§ Brano dell'esercizio:
****************************************
L’attività di better regulation dell’AEEG nella relazione 2012

Relazione_AEEGL’Autorità per l’energia elettrica e il gas ha presentato il 27 giugno scorso la relazione annuale sull’attività svolta. Si tratta della prima relazione al Parlamento in presenza del nuovo Collegio dell’Autorità,  insediatosi nel febbraio 2011.

Articolata in due volumi – dedicati allo stato dei servizi il primo, all’attività svolta il secondo –  la Relazione riserva, come di consueto, una sezione specifica alla better regulation. I dati esposti nella Relazione mostrano una riduzione dell’attività provvedimentale dell’Autorità nel 2011 rispetto all’anno precedente (circa il 23%), coerente con gli impegni assunti per la riduzione e la semplificazione degli atti.  Con 47 documenti di consultazione pubblicati nel corso del 2011, l’attività di ascolto dell’Autorità si pone in continuità con i livelli del 2010; inoltre, il tempo medio di apertura delle consultazioni (42 giorni) è stato ampiamente superiore allo standard minimo previsto dalla delibera GOP 46/09 di disciplina dell’attività di consultazione. Nello stesso periodo, l’analisi di impatto della regolazione è stata applicata in un numero limitato di casi (tre provvedimenti). L’intera attività regolatoria dell’Autorità è stata tuttavia sottoposta alla nuova disciplina della partecipazione ai procedimenti di regolazione (delibera GOP 46/09, entrata in vigore nel corso del 2010), ampiamente ispirata ai principi esposti nella Guida AIR.
****************************************
§ Materiale presentato:
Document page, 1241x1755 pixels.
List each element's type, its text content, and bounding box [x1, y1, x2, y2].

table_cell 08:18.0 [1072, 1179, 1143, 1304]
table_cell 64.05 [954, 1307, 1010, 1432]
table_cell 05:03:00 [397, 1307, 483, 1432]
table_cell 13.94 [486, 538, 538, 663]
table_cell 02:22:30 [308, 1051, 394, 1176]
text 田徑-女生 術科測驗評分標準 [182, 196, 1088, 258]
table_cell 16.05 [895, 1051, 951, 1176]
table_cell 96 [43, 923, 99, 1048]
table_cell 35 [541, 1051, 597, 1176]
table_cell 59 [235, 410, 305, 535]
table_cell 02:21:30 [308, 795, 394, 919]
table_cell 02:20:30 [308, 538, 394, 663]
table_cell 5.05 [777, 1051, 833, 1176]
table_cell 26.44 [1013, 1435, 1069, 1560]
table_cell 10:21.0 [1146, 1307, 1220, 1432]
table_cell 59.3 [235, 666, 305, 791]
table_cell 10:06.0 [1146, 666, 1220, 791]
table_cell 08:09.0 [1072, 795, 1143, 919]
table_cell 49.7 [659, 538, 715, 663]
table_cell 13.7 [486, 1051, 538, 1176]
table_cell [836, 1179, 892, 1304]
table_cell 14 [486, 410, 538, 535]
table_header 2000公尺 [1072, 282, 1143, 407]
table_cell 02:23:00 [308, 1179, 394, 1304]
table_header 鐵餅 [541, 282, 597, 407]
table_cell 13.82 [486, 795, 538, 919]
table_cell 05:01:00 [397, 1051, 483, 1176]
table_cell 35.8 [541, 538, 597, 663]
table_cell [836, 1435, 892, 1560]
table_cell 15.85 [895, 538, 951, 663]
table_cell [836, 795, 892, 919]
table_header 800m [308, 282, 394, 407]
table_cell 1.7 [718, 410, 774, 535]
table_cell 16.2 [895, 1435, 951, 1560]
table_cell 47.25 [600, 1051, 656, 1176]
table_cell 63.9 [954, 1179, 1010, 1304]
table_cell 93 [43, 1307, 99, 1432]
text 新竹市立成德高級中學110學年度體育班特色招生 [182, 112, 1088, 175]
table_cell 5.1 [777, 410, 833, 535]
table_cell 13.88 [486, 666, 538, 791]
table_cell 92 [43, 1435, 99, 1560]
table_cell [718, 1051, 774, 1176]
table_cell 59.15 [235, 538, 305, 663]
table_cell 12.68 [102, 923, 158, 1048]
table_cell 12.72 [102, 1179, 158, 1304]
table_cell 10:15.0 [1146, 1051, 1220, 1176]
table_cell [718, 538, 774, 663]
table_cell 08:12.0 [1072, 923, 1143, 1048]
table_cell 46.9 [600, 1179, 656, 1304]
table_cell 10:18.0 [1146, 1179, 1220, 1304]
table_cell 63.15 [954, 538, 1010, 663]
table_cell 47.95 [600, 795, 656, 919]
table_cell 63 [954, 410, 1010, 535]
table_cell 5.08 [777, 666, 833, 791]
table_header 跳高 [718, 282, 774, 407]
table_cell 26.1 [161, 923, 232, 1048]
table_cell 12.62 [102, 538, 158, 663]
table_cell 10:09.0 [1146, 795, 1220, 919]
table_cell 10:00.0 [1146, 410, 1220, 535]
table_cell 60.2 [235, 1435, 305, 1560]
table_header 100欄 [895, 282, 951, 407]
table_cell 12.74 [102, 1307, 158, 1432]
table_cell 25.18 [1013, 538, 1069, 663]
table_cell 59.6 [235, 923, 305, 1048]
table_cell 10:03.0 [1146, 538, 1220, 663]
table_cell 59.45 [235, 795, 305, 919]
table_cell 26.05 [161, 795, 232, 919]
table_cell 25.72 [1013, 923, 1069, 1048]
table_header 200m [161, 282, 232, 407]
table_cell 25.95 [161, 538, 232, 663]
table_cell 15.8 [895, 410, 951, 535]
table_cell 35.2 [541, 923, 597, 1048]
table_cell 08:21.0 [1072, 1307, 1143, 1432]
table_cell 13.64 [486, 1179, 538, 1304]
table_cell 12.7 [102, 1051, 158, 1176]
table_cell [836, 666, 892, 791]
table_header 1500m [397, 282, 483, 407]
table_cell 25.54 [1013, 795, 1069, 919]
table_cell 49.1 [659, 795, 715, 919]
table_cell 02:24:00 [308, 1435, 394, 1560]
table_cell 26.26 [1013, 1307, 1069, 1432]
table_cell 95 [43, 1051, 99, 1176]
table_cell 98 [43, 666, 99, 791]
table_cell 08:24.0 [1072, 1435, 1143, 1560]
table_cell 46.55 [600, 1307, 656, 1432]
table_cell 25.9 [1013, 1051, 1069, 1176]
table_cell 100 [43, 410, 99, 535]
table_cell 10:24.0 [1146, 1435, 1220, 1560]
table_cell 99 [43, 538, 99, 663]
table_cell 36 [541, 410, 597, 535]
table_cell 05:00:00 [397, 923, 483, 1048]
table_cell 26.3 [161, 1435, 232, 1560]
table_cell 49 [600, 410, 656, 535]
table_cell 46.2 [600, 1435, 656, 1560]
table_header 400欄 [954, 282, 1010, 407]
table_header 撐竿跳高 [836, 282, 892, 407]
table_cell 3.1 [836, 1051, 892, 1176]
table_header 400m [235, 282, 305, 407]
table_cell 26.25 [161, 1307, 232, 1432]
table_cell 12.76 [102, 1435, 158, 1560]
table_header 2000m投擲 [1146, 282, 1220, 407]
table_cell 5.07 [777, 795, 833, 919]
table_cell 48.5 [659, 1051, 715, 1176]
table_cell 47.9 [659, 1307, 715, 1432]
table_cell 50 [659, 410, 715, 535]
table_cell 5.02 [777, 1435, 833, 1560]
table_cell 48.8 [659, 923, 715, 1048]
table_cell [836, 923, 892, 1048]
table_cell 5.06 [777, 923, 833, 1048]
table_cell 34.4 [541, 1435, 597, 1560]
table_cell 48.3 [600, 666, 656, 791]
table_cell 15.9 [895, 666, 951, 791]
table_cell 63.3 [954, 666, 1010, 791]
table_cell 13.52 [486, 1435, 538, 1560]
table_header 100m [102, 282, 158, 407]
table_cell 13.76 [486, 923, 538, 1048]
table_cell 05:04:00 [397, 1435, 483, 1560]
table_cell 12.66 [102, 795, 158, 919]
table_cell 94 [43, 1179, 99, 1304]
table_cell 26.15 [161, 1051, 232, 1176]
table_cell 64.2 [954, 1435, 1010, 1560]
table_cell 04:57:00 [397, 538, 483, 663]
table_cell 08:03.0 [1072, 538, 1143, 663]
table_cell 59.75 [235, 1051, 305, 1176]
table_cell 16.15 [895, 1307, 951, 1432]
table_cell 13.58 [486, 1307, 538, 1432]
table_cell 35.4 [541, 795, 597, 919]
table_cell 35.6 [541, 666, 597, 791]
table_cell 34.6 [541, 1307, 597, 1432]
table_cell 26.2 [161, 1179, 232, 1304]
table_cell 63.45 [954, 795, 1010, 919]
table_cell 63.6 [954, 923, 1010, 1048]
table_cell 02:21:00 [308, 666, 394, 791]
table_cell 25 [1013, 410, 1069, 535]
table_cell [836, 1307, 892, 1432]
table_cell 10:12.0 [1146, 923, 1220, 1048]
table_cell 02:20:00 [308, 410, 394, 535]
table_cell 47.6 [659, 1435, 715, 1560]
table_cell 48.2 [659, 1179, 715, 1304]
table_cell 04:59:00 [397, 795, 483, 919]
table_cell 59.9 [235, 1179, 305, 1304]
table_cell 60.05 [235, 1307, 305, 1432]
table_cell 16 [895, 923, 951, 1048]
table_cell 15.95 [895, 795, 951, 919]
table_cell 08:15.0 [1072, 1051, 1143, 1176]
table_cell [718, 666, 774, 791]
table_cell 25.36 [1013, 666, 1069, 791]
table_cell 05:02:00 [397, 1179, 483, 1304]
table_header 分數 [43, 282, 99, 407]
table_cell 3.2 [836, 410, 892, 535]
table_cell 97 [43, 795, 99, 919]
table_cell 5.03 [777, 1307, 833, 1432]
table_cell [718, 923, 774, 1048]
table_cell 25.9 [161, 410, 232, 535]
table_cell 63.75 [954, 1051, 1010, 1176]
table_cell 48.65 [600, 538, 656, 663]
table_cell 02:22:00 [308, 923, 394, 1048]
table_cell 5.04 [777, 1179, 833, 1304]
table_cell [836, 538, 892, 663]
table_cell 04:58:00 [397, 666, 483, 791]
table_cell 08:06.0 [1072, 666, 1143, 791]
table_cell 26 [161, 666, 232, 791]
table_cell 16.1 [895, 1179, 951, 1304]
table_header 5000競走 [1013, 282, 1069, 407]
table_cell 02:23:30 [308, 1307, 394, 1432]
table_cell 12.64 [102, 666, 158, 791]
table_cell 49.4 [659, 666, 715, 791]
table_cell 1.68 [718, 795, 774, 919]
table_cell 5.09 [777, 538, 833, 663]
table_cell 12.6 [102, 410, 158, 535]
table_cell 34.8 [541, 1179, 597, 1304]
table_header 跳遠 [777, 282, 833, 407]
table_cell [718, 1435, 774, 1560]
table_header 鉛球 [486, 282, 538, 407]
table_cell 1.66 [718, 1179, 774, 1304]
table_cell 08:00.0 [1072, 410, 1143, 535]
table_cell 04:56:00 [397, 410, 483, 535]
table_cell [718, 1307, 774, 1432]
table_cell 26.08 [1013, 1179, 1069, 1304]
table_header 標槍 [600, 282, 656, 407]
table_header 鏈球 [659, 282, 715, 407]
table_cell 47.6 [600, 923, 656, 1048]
****************************************
§ Elenco dei compiti:
[A] Aggiorna il brano da "Relazione_AEEGL’Autorità per l’energia" a "nel febbraio 2011.", mettendo "Senato" al posto di "Parlamento".
[B] Per ciascuna affermazione indica se concorda con il brano, rispondendo sì o no e citando le parole decisive: (i) la relazione è divisa in due volumi; (ii) nel 2011 l'Autorità ha pubblicato 47 documenti di consultazione; (iii) nel 2011 l'analisi di impatto della regolazione è stata applicata a tutti i provvedimenti dell'Autorità.
[C] Traduci in inglese questa frase del brano: "Si tratta della prima relazione al Parlamento in presenza del nuovo Collegio dell’Autorità, insediatosi nel febbraio 2011."
I record non hanno alcun legame con il brano.

§ Risposte ai compiti:
[A]
Relazione_AEEGL’Autorità per l’energia elettrica e il gas ha presentato il 27 giugno scorso la relazione annuale sull’attività svolta. Si tratta della prima relazione al Senato in presenza del nuovo Collegio dell’Autorità,  insediatosi nel febbraio 2011.

[B]
(i) Sì: "Articolata in due volumi".
(ii) Sì: "Con 47 documenti di consultazione pubblicati nel corso del 2011".
(iii) No: "l’analisi di impatto della regolazione è stata applicata in un numero limitato di casi (tre provvedimenti)".

[C] This is the first report to Parliament in the presence of the Authority's new Board, which took office in February 2011.